=== Exercise task ===
List every kind of monitor that the passage on the video playback device gives as an example for displaying retrieved images.

=== Text ===
──────────────────────────────

The user interface 24 can be equipped with a set of playback controls 40 to permit the operator to retrieve and subsequently view image data contained within the image databases 30,32. In certain embodiments, for example, the set of playback controls 40 may include a means for playing, pausing, stopping, fast-forwarding, rewinding, and/or reverse-viewing video images presented by the video playback device 22. In some embodiments, the set of playback controls 40 may include a means for replaying a previously viewed image frame within an image sequence and/or a means for playing an image sequence beginning from a particular date, time, or other user-selected location. Such set of playback controls 40 can be implemented using a knob, button, slide mechanism, keyboard, mouse, keypad, touch screen, or other suitable means for inputting commands to the video playback device 22. The images retrieved from the video playback device 22 can then be outputted to a monitor 42 such as a television, CRT, LCD panel, plasma screen, or the like for subsequent viewing by the operator. In certain embodiments, the set of playback controls 40 and monitor 42 can be provided as part of a graphical user interface (GUI) adapted to run on a computer terminal and/or network server.

A searching algorithm 44 contained within the memory unit 28 can be called by the processor/CPU 26 to present images in a particular manner based on commands received from the user interface 24. In certain embodiments, for example, the searching algorithm 44 may be initiated when the operator desires to scan through a relatively long image sequence (e.g. a 24 hour video surveillance clip) without having to scan through the entire image sequence serially until the desired event is found. Invocation of the searching algorithm 44 may occur, for example, by the operator pressing a “begin searching algorithm” button on the set of playback controls 40, causing the processor/CPU 26 to initiate the sequential searching algorithm 44 and retrieve a desired image sequence 34,36 stored within one of the image databases 30,32.

FIG. 3 is a schematic view showing an illustrative graphical user interface (GUI) 46 for use with the illustrative video playback device 22 of FIG. 2. As shown in FIG. 3, the graphical user interface 46 may include a display screen 47 configured to display various information related to the status and operation of the video playback device 22, including any searches that have been previously performed. In the illustrative embodiment of FIG. 3, for example, the graphical user interface 46 can include a VIDEO SEQUENCE VIEWER section 48 that can be used to graphically display the current video image sequence under consideration by the operator. The VIDEO SEQUENCE VIEWER section 48, for example, can be configured to display previously recorded images stored within one or more of the video playback device's 22 image databases 30,32. In some situations, the VIDEO SEQUENCE VIEWER section 48 can be configured to display real-time images that can be stored and later analyzed by the operator using any of the searching algorithms described herein.

──────────────────────────────

(Rows from a segmentation dataset)
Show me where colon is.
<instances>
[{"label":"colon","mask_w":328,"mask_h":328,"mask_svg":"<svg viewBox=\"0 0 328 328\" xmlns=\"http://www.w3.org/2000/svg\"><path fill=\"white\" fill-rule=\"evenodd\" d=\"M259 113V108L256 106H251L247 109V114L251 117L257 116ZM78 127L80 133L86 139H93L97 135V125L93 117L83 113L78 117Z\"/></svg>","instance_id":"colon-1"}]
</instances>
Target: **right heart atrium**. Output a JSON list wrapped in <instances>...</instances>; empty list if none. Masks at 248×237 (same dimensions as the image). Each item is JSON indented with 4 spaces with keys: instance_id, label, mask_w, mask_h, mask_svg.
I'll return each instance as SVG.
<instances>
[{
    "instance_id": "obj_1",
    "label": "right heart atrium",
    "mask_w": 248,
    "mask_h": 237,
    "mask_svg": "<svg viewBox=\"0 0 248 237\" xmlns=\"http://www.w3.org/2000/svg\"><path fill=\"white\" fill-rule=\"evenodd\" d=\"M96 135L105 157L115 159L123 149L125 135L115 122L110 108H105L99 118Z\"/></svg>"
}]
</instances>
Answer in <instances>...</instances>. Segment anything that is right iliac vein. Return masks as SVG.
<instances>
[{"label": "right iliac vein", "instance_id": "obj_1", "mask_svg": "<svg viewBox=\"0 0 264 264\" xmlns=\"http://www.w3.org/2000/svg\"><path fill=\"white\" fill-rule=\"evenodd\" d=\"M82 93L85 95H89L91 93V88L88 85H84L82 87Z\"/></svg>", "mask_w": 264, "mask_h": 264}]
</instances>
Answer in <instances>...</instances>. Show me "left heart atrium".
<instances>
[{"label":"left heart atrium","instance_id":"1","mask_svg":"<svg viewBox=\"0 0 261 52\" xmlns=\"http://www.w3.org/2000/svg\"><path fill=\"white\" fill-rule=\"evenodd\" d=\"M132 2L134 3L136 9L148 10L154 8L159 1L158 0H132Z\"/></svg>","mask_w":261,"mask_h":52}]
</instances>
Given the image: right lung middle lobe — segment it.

──────────────────────────────

=== Written response ===
Television
CRT
LCD panel
Plasma screen